Wczoraj przeżyłam coś na kształt horroru. Położyłam się do łóżka, czytam sobie i nagle widzę, że coś leży na kołdrze. Tabletka
Po chwili zlokalizowałam jeszcze jedną. Przeraziłam się - skąd u licha w moim łóżku nagle dwie tabletki luzem i jeszcze wyraźnie wylizane przez koty
Zgłupiałam zachodząc w głowę jak coś takiego jest możliwe. Przecież wszystko zamknięte, koty nie mają dostępu do leków.
I znalazło się wyjaśnienie. Niektóre przykrywki leków to pułapka.
Uważajcie na coś takiego (przepraszam za jakość zdjęć)

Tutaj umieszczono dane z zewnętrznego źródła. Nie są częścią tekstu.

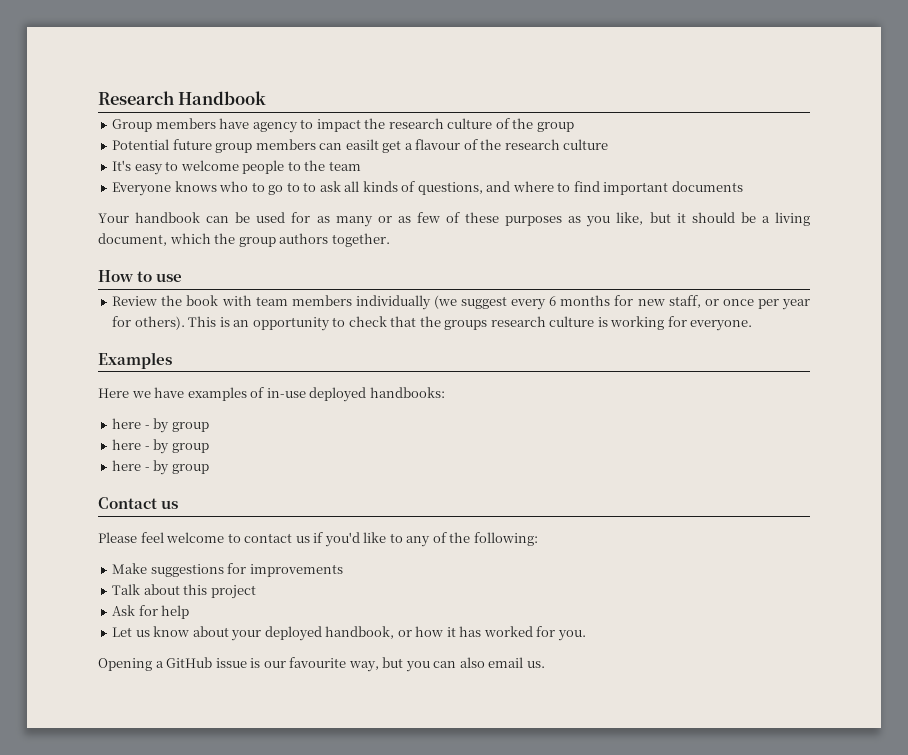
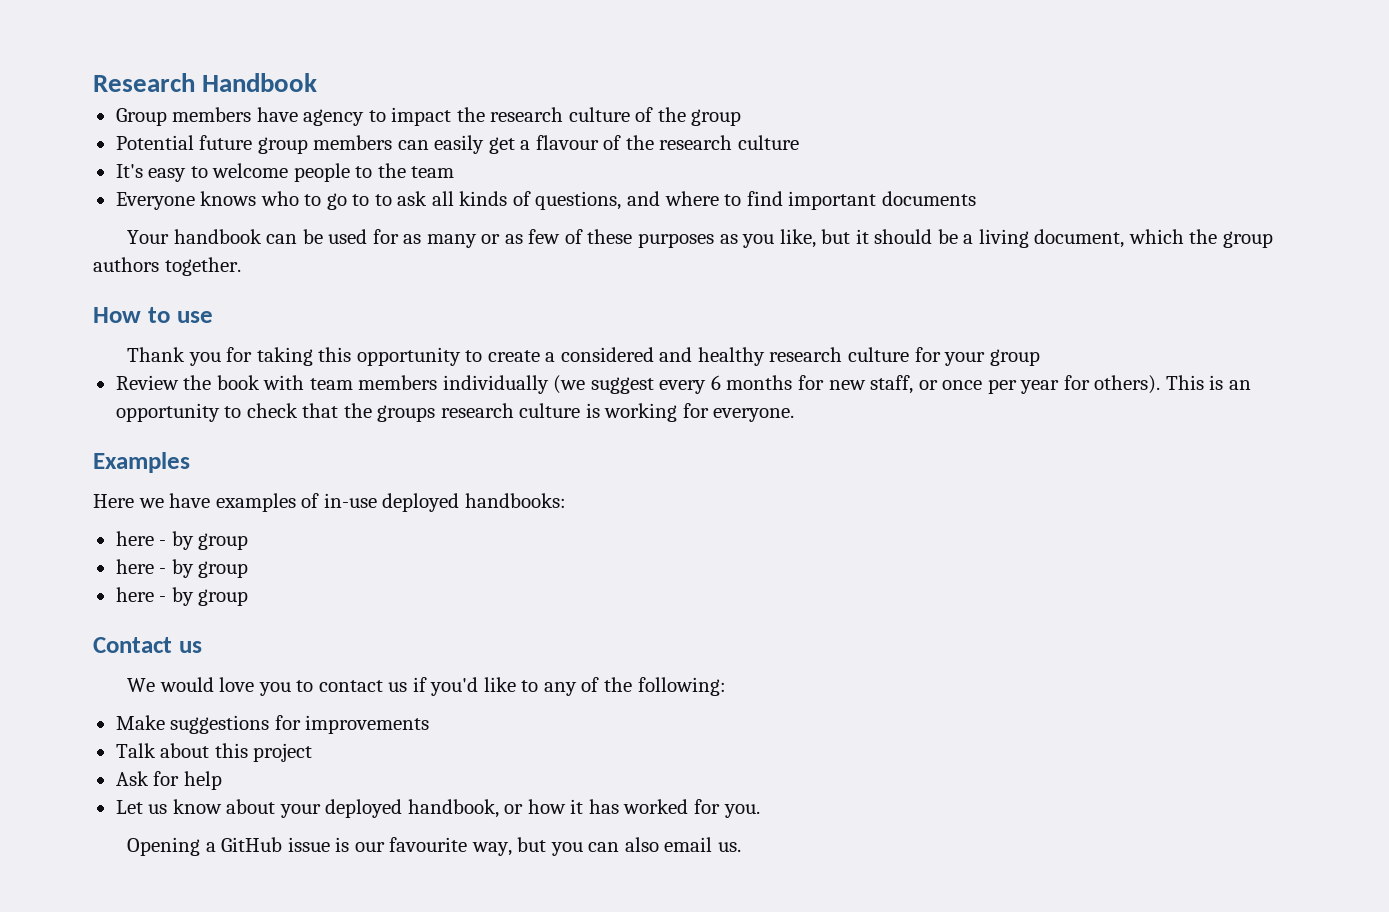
[345,139,379,150] easilt -> [434,135,485,154] easily
(183, 277) none -> [127,347,1040,366] // Thank you for taking this opportunity to create a considered and healthy research culture for your group
[98,532,225,543] Please feel welcome -> [127,677,291,696] We would love you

Na końcu znajduje się podłużny otworek, który potrafi zassać tabletki. Justyn sie kiedyś o tym przekonał gdy tabletki nagle wypadły mu na biurko właśnie w trakcie przyjmowania i okazało się, że wypadły z tego "dociskacza" czy zwał go, jak zwał.
Trzeba to po prostu odrywać i wyrzucać.
Nie wiem czy tylko ja jestem taka tępa, że nigdy na to nie wpadłam, ale przestrzegam, wróg jak widać może się czaić wszędzie.